Dissecting this paragraph is important. The first part is easy. Microsoft comes out and clearly states that you own the content. That is vital. Ever since the days when cloud computing was a new issue, every ethics opinion was clear that you, the lawyer, owned the content. That is non-negotiable.

Then comes paragraph a, regarding sharing content. Presumably, you aren’t sharing client content. Microsoft says, however, that you are responsible for it if you post it somewhere.

Then comes paragraph b. It seems to say, but is not totally clear, that Microsoft will use the content. But is it saying regardless of whether you publish it on their services, or only if you publish it? The company also makes clear that they do not use what you say in email, chat, video calls or voicemail, or your documents, photos or other personal files, to target advertising to you. But are they reading your email, etc.? We know some companies do. Microsoft has in the past gone on the record that it doesn’t read customers’ emails.

So, are you going to trust Microsoft? I could further analyze the Terms of Service, but I hope you get the picture.

Compare Microsoft’s Terms of Service with AOL’s, which is really Yahoo. They take a different approach: “Yahoo analyzes and stores all communications content, including email content from incoming and outgoing mail. This allows us to deliver, personalize and develop relevant features, content, advertising and Services.” In other words, they read the email, and they use it for whatever purposes they want.

Another way to put it is that Yahoo/AOL is reading all your email. That means that it is not confidential and if opposing counsel wanted to pursue seeing your email, she might be successful.

Imagine the consequences. Disciplinary. Client relations. Litigation. All are possible. The worst part is that the consequences of using free email services like AOL and Yahoo have been known for many years, and despite this, lawyers continue to use them. Why? They’re lazy. It’s cheap. Plus, there hasn’t been a poster child for AOL disclosures, as Steven Schwartz was for artificial intelligence.

We won’t be able to solve all the problems here, so let’s see what you and I can do to make sure we are not the examples when it comes to third-party vendors and other outsourced services.
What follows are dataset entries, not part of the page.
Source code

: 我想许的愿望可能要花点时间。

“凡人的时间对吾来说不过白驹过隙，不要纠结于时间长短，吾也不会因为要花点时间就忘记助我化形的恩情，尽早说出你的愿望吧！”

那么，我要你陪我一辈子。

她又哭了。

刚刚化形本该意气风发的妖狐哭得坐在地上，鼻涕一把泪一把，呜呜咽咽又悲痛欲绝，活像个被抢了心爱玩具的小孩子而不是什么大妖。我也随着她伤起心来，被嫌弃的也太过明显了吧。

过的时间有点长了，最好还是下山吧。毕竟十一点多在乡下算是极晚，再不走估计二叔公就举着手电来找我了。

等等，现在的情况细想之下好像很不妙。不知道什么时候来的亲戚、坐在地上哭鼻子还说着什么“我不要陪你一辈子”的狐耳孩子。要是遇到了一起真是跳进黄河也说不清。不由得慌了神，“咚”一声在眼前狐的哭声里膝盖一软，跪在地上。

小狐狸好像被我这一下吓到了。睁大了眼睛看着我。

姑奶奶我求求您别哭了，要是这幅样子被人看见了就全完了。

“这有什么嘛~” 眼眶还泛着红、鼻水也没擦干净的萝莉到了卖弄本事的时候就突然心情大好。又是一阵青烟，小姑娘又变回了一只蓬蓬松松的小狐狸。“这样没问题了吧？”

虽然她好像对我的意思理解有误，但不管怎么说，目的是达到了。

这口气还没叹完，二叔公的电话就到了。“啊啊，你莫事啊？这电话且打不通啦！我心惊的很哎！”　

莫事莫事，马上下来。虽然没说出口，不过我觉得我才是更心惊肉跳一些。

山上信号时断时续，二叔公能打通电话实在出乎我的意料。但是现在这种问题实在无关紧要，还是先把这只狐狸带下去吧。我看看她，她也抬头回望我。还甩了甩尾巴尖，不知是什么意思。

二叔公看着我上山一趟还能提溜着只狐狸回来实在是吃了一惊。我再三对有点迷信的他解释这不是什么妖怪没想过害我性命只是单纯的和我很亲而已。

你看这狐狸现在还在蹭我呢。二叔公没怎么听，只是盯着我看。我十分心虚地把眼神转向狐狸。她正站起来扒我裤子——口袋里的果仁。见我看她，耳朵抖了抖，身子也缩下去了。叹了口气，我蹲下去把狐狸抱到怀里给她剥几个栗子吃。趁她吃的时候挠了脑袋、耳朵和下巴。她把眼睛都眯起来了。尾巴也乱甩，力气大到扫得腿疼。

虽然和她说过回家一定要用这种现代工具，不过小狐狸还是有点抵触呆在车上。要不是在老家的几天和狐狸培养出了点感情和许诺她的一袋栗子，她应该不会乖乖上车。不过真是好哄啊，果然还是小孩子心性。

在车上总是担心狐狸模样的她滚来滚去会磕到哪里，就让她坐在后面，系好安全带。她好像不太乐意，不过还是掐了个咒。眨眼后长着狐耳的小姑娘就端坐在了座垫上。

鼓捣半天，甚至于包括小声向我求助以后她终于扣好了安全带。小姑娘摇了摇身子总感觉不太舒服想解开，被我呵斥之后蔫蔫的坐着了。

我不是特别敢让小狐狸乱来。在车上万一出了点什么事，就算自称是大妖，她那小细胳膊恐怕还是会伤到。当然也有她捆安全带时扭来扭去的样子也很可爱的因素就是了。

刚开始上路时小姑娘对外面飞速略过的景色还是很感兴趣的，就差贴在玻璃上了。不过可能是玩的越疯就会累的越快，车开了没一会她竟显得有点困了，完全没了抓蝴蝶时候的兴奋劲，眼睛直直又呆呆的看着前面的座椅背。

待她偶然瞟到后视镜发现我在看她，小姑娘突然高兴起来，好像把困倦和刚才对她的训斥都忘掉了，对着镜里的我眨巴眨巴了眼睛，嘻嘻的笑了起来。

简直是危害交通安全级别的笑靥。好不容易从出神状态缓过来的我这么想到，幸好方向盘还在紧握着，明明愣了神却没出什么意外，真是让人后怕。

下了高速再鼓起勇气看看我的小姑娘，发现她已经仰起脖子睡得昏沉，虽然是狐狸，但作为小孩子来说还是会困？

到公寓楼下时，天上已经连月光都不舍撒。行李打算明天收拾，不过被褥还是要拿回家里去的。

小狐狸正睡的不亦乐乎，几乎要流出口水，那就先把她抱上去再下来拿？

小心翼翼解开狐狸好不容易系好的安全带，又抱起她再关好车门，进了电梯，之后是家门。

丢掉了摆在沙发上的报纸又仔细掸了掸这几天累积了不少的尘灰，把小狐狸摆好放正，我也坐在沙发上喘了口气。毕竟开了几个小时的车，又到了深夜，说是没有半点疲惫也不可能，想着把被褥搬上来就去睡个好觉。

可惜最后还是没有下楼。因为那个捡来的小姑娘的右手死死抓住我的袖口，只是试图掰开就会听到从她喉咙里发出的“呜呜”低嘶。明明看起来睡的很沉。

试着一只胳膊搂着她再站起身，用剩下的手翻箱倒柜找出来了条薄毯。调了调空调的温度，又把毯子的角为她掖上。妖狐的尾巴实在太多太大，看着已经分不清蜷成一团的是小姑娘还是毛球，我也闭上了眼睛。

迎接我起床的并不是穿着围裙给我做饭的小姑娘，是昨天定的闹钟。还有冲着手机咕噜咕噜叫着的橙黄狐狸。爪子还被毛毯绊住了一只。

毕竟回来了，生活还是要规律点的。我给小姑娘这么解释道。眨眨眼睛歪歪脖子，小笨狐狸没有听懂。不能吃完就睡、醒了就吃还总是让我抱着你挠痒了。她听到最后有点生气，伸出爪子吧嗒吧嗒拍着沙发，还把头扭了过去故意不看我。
The Pennsylvania opinion helps in that regard. It recognizes that you cannot be totally protected, but instead offers suggestions on how attorneys and their firms can make reasonable efforts.

“Reasonable efforts” under Model Rule 5.3 means taking steps to ensure that the third-party vendor has in place adequate procedures to safeguard confidential and sensitive client information. A four-step approach will help assure this.

First, the vendor should have Terms of Service or a Privacy Policy assuring confidentiality of any information it receives. This is non-negotiable. It almost certainly will not cite the Rules of Professional Conduct, but it is critical that you have that assurance in writing. If it isn’t willing to do so, find another vendor.

Second, the vendor must agree that you own the content. The client file is owned by the client. You cannot ever have any question about ownership. If it doesn’t say that, or you have doubts, seek another vendor.

Third, the vendor must agree that it will not make unauthorized disclosures of client information. It sounds obvious, but it bears repeating.

Fourth, the vendor must understand and have or will establish reasonable procedures to protect the confidentiality of the information it gains access to. These should include protections such as who can see the data, etc.

If the vendor has these types of provisions in place, you can feel comfortable that it will honor your professional obligations under the Rules of Professional Conduct, including the obligation to safeguard client confidential information.

But remember, if you do not read the Terms of Service, you will never know this. Many lawyers are still using AOL, Yahoo and other free services. Free generally means no protection, or you get what you pay for.

We all know how quickly Steven Schwartz became a poster child. Read the relevant provisions of the Terms of Service to make sure you are not next.